O alerta é relevante, uma vez que outras políticas educacionais em curso no Brasil caminham no sentido oposto ao do Pé de Meia, dificultando trajetórias escolares de estudantes trabalhadoras e trabalhadores. A oferta de Ensino Médio no período noturno e de Educação de Jovens e Adultos (EJA), por exemplo, onde estudantes trabalhadores são maioria, vem diminuindo consistentemente: Na rede paulista, havia 85.515 matrículas a menos na EJA presencial em 2023 se comparado a 2020, segundo nota técnica da Rede Escola Pública e Universidade (REPU). Foi uma queda de 61.9% nas matrículas, e a quase totalidade dessas perdas foram no período noturno. Além disso, as matrículas do ensino noturno regular também tiveram queda de 8.7%. Os pesquisadores da REPU ainda levantam a hipótese, na nota técnica, que a expansão do Programa Ensino Integral (PEI) pode ter influência nessa redução, uma vez que estudantes trabalhadores e trabalhadoras muitas vezes só podem frequentar a escola em um turno, e não em período integral. Portanto, acabam se afastando da escola quando estas aderem ao programa PEI.

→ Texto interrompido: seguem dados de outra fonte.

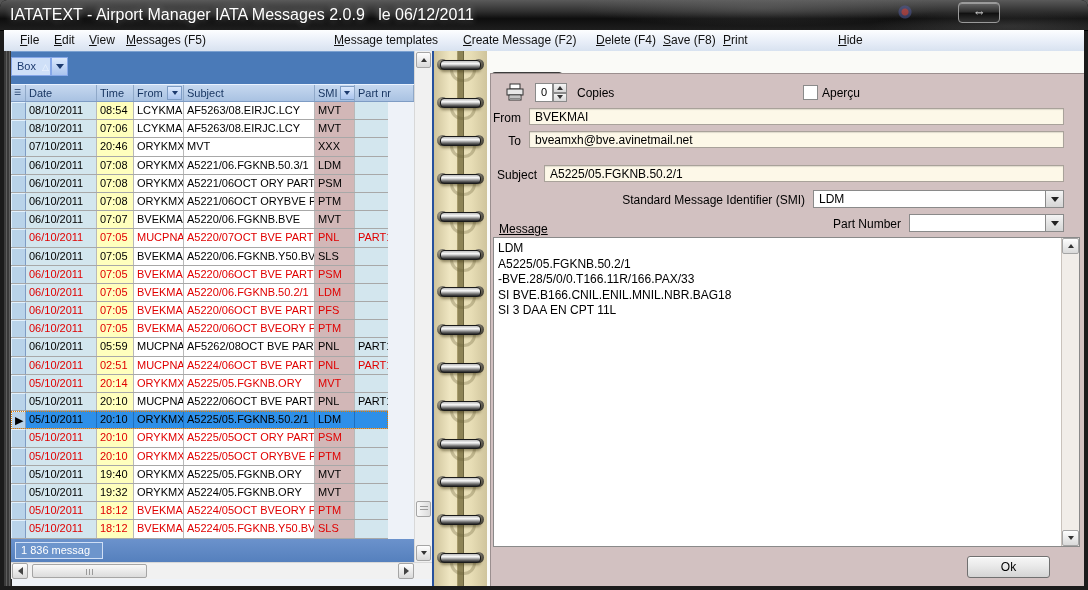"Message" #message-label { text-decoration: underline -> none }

“É preciso que os programas [educacionais] sejam mais flexíveis para dar conta da diversidade da juventude brasileira e possam articular várias dimensões, como a escola, o trabalho e a vida familiar e social”, diz a professora Eliane Ribeiro, da UNIRIO. A coordenadora de advocacy e articulação política da Uneafro, Débora Dias, afirma que o movimento social vai ficar de olho para que os novos programas não reforcem desigualdades nem deixem ninguém de fora: “As iniciativas ainda são piloto. Vão ser testadas, compreendidas e metrificadas para entendermos seu impacto. E nós vamos acompanhar de perto e, enquanto movimento social, sempre tensionar mais o debate”.